| ACUERDOS DE LIBRE COMERCIO
Los acuerdos de libre comercio tuvieron un origen políticamente
cuestionado desde que el artículo XXIV del GATT les reconoció,
en 1947, legalidad internacional. El argumento central en contra
de su aceptación consistió en que tales acuerdos,
al generar ventajas más favorables para los suscriptores
en relación a terceros, generaban distorsiones al libre comercio
internacional. En consecuencia violentaban, se decía, dos
de los pilares básicos del sistema multilateral en la materia:
la cláusula de la nación más favorecida, que
implica que la ventaja que obtiene un país debe ser concedida
a los demás, y el trato nacional, que estimula la igualdad
de condiciones a los terceros que operan en un mercado local.
A estos argumentos jurídicos se añadieron otros económicos:
los acuerdos de libre comercio, al generar condiciones distintas
al del comercio multilateral desviaban comercio hacia el mercado
creado entre pocos desarticulando flujos organizados de acuerdo
al libre mercado global. Es más, al hacerlo, dichos acuerdo
no creaban comercio sino que lo distorsionaban.
Estas críticas fueron obviamente dirigidas contra los acuerdos
de integración cuya piedra de base es la zona de libre comercio.
La Comunidad Europea (anterior a la Unión Europea) fue cuestionada
por estas razones, el NAFTA despertó en los Estados Unidos
apasionados debates académicos sobre la materia y hasta el
MERCOSUR recibió los embates de estudios preparados por funcionarios
del Banco Mundial.
Pero los acuerdos de libre comercio se siguieron pactando en números
y a velocidades crecientes (especialmente en la década pasada).
En consecuencia, su incorporación a las normas de la OMC
nunca estuvo en riesgo.
Sin embargo, la crítica continuó. Esta vez fue política.
Mientras los acuerdos de integración tendían a ser
aceptados por la masiva realidad que representa la Unión
Europea y por su proliferación entre países en desarrollo,
los acuerdos bilaterales de libre comercio fueron inicialmente percibidos
como instrumento de las grandes potencias (básicamente de
Estados Unidos) para quebrar esos bloques e influir en el tejido
multilateral. La observación no carecía de fundamentos
hasta que los propios países en desarrollo (especialmente
aquellos que habían avanzado más en la reforma económica)
iniciaron un febril esfuerzo de concertación de tales acuerdos
con el propósito de insertarse mejor en el contexto internacional
(el caso de Chile) o de compensar su extraordinaria dependencia
de un socio abrumador (el caso de México).
Pronto vimos cómo, frente a la falta de disciplina en algunos
grupos subregionales, sus miembros intentaban primero y luego optaban
abiertamente por la vía bilateral para perfeccionar su inserción
comercial regional y global. El caso andino es claro al respecto.
Venezuela y Colombia formaron, con México, el grupo de los
Tres. Bolivia lo hizo con el MERCOSUR. Luego siguió Perú
con esa organización mientras tocaba la puerta de Estados
Unidos y la Unión Europea. Pero antes, dentro de América
Latina, la proliferación de acuerdos de complementación
económica en el marco de ALADI –que incluyen acuerdos
que pueden derivar en regímenes de libre comercio- fue tan
grande que ese organismo tiene serias dificultades para multltilateralizar,
como debiera, esos arreglos.
Pero no sólo la Comunidad Andina sintió el efecto
bilateral de la falta de disciplina.
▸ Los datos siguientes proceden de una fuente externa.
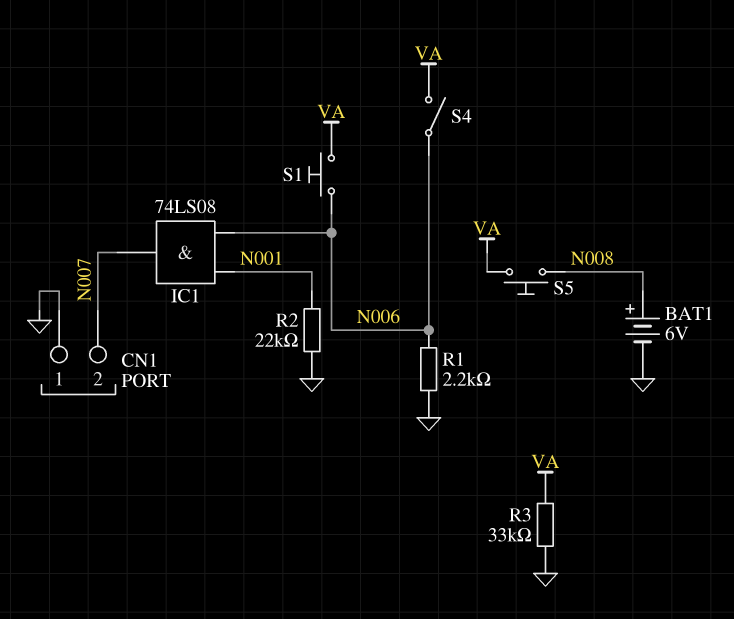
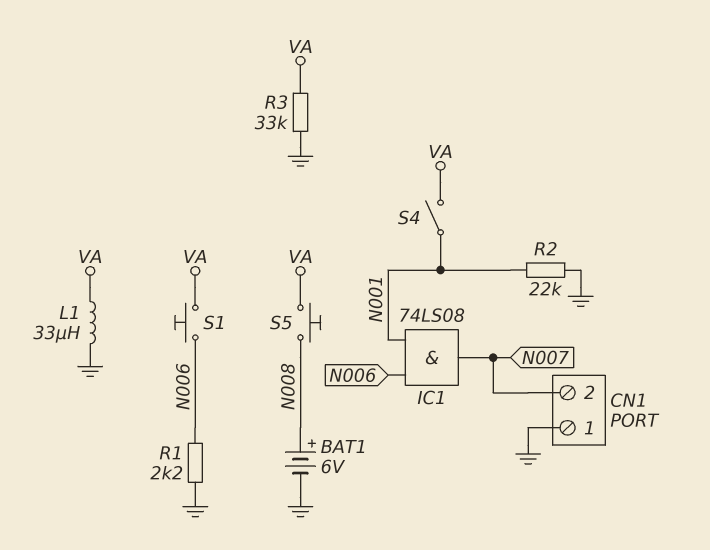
L1: none -> 33uH (GND, VA)
S4: switch (N006, VA) -> switch (N001, VA)

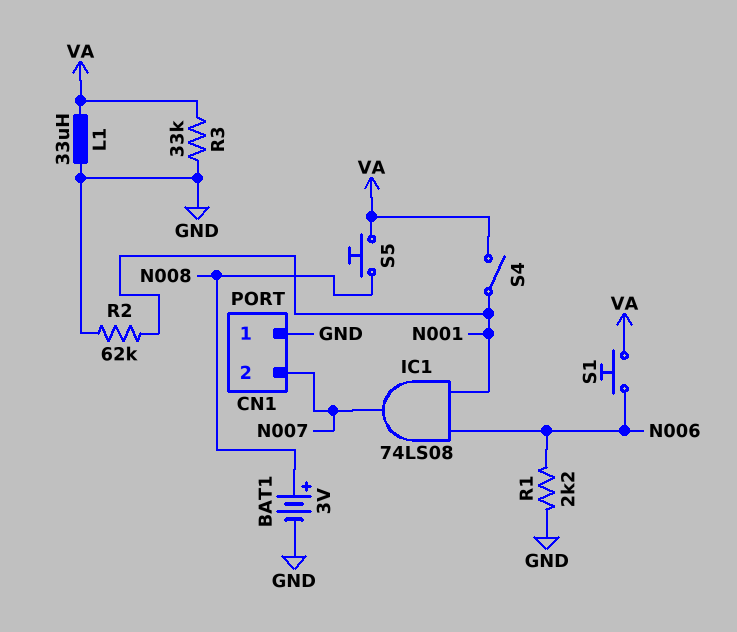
BAT1: 6V (plus N008, minus GND) -> 3V (plus N008, minus GND)
R2: 22k (GND, N001) -> 62k (GND, N001)

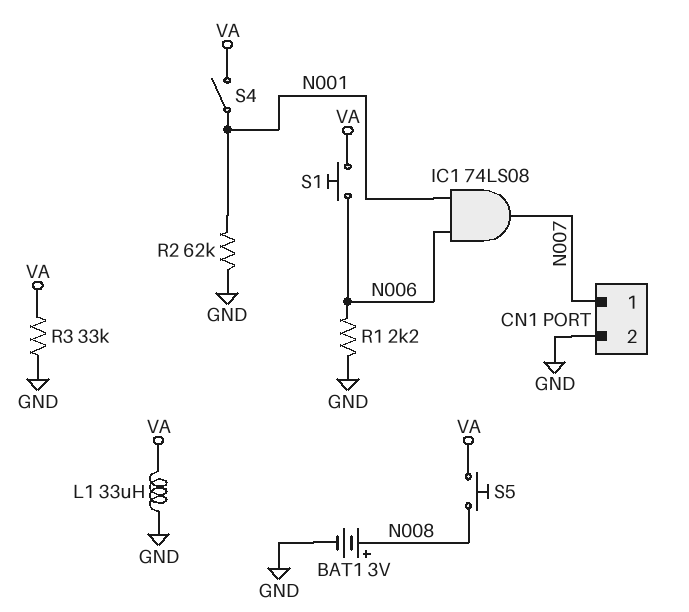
CN1 pin 1: GND -> N007
CN1 pin 2: N007 -> GND

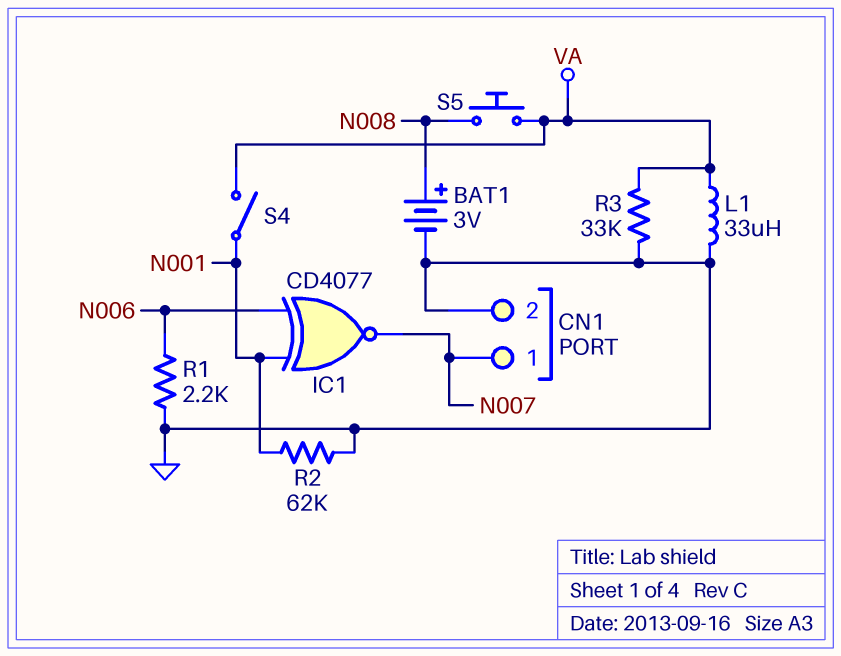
IC1: AND 74LS08 (in N001, in N006, out N007) -> XNOR CD4077 (in N001, in N006, out N007)
S1: button (N006, VA) -> none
En el MERCOSUR el malestar
se hizo visible cuando Chile, en medio de su proceso de asociación
con ese grupo, anunció la pronta conclusión del acuerdo
bilateral con Estados Unidos. Y hoy, allí está el
caso del Brasil que está explorando la posibilidad de iniciar
negociaciones con China, país en el que coloca alrededor
de US$ 7 mil millones de exportaciones (o el 70% de nuestras exportaciones
proyectas de este año). Y Chile no desea perder el ritmo.
Luego de suscribir con Corea del Sur un acuerdo de libre comercio,
ahora evalúa también la alternativa china. Finalmente
los intereses nacionales que están en la base de la proliferación
de estos acuerdos están superando a los intereses colectivos
en aquellos grupos de militancias más recientes y leales.
La concertación de acuerdos de libre comercio ha dejado
de ser sólo un ejercicio económico para ingresar abiertamente
al campo estratégico. Y aunque la liberación del comercio
global por esta vía puede no ser la mejor, esta práctica
ciertamente está contribuyendo fuertemente a ello. El Perú
debe desarrollar al respecto una política consistente recreando
el punto de partida que no es otro que el mercado interno.